▶ **ЗАДАНИЕ 1**
Каким народным словом в отрывке о радиации и огородах заменяли слово «радионуклиды»?
▶ **ЗАДАНИЕ 2**
Повторите дословно часть отрывка о радиации и огородах от слов «Из коллег мало» до слов «На здоровье!(?) Хе-хе!» включительно.

Из коллег мало кто разделял нашу клубничную страсть. Однако соблазн сильнее угрозы. Время от времени кто-нибудь, проходя мимо тарелки с опасным лакомством, нет-нет, да и спросит: "Можно ягодку?" Да ради бога! На здоровье!(?) Хе-хе!
В первых числах мая, когда в разгаре огородная кампания, по дачам и усадьбам ходили уполномоченные лица, объяснявшие, что почва "загрязнена", и копать огороды запрещается. Но понять, что такое радиация, радионуклид, лучевая болезнь, мог далеко не каждый из трудолюбивых, но неискушённых огородников. Приходилось объяснять в максимально доступной форме. Вместо "радионуклиды" использовалось народное – "шитики". [9] Откуда оно взялось – никто понятия не имел. Но уж как назвали, так тому и быть. Главное – все понимают, о чём речь. И теперь, если говорили "нахватался шитиков", это означало – "облучился".
Хозяева усадеб эту тему всерьёз не воспринимали. Ведь шитиков не видно, не слышно, да и на ощупь их не распознать. Таково, понимаете ли, коварство радиации. Рассказывают, что на доводы, почему надо отказаться от огорода, одна бабуля возразила:
– Та які там шитики?! Я он весь город перекопала, ні одного не знайшла!

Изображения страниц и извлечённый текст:
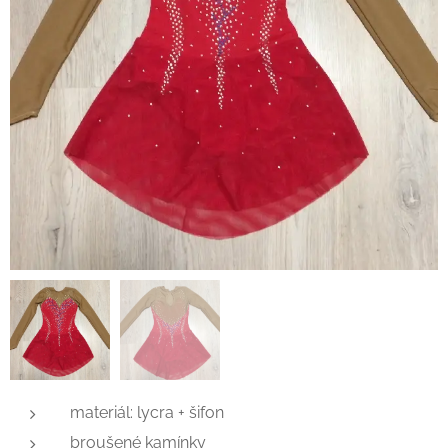
materiál: lycra + šifon
broušené kamínky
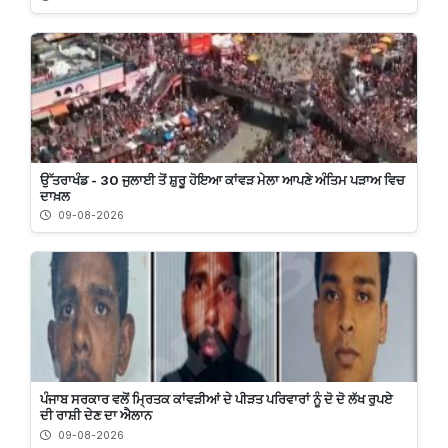
ਉੱਤਰਾਖੰਡ - 30 ਜੁਲਾਈ ਤੋਂ ਸ਼ੁਰੂ ਹੋਇਆ ਕਾਂਵੜ ਮੇਲਾ ਆਪਣੇ ਅੰਤਿਮ ਪੜਾਅ ਵਿਚ
ਦਾਖ਼ਲ
09-08-2026
ਪੰਜਾਬ ਸਰਕਾਰ ਵਲੋਂ ਮ੍ਰਿਤਕ ਕਾਂਵੜੀਆਂ ਦੇ ਪੀੜਤ ਪਰਿਵਾਰਾਂ ਨੂੰ ਦੋ ਦੋ ਲੱਖ ਰੁਪਏ
ਦੀ ਰਾਸ਼ੀ ਦੇਣ ਦਾ ਐਲਾਨ
09-08-2026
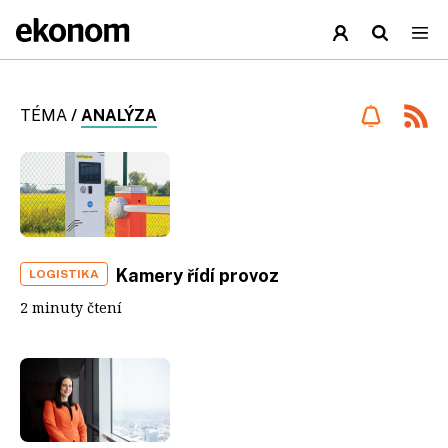
TÉMA
/
ANALÝZA
Kamery řídí provoz
LOGISTIKA
2 minuty čtení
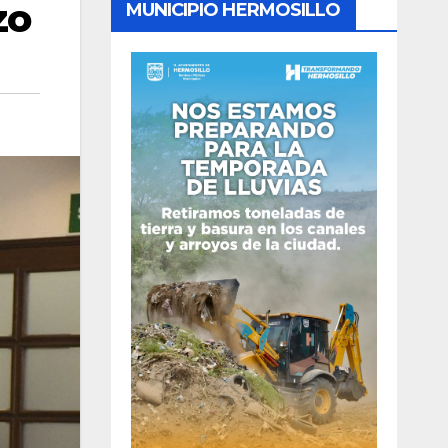
zo
MUNICIPIO HERMOSILLO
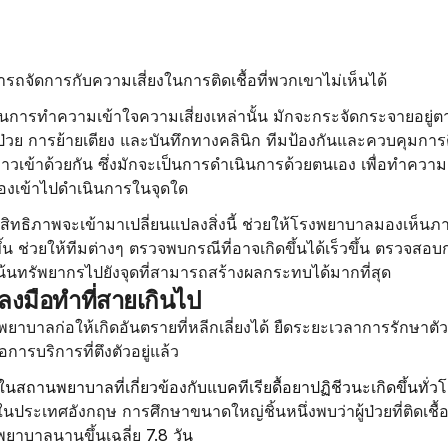
ถจัดการกับความเสี่ยงในการติดเชื้อที่พวกเขาไม่เห็นได้
นในการทำความเข้าใจความเสี่ยงเหล่านั้น มักจะกระจัดกระจายอยู่ต
ู้ป่วย การย้ายเตียง และบันทึกทางคลินิก ทีมป้องกันและควบคุมการต
วเข้าด้วยกัน ซึ่งมักจะเป็นการดำเนินการด้วยตนเอง เพื่อทำความเข้า
้องเข้าไปดำเนินการในจุดใด
ระสิทธิภาพจะเข้ามาเปลี่ยนแปลงสิ่งนี้ ช่วยให้โรงพยาบาลมองเห็น
งขึ้น ช่วยให้ทีมต่างๆ ตรวจพบกรณีที่อาจเกิดขึ้นได้เร็วขึ้น ตรวจสอบ
งเน้นทรัพยากรไปยังจุดที่สามารถสร้างผลกระทบได้มากที่สุด
งมือทำที่สายเกินไป
ยาบาลก่อให้เกิดอันตรายที่หลีกเลี่ยงได้ ยืดระยะเวลาการรักษาต
การบริการที่ตึงตัวอยู่แล้ว
อในสถานพยาบาลที่เกี่ยวข้องกับแบคทีเรียดื้อยาปฏิชีวนะเกิดขึ้นทั
ในประเทศอังกฤษ การศึกษาขนาดใหญ่ชิ้นหนึ่งพบว่าผู้ป่วยที่ติดเ
พยาบาลนานขึ้นเฉลี่ย 
7.8 วัน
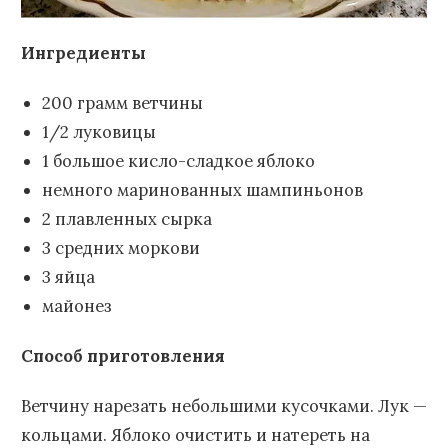
Ингредиенты
200 грамм ветчины
1/2 луковицы
1 большое кисло-сладкое яблоко
немного маринованных шампиньонов
2 плавленных сырка
3 средних моркови
3 яйца
майонез
Способ приготовления
Ветчину нарезать небольшими кусочками. Лук —
кольцами. Яблоко очистить и натереть на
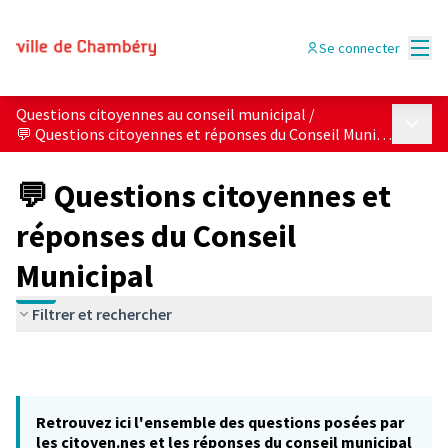
Menu
Se connecter
Questions citoyennes au conseil municipal
/
Menu p
💬 Questions citoyennes et réponses du Conseil Municipal
💬 Questions citoyennes et
réponses du Conseil
Municipal
Filtrer et rechercher
Retrouvez ici l'ensemble des questions posées par
les citoyen.nes et les réponses du conseil municipal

▶ **ПИСЬМЕННОЕ РЕШЕНИЕ 1**
Словом «шитики».

▶ **ПИСЬМЕННОЕ РЕШЕНИЕ 2**
Из коллег мало кто разделял нашу клубничную страсть. Однако соблазн сильнее угрозы. Время от времени кто-нибудь, проходя мимо тарелки с опасным лакомством, нет-нет, да и спросит: "Можно ягодку?" Да ради бога! На здоровье!(?) Хе-хе!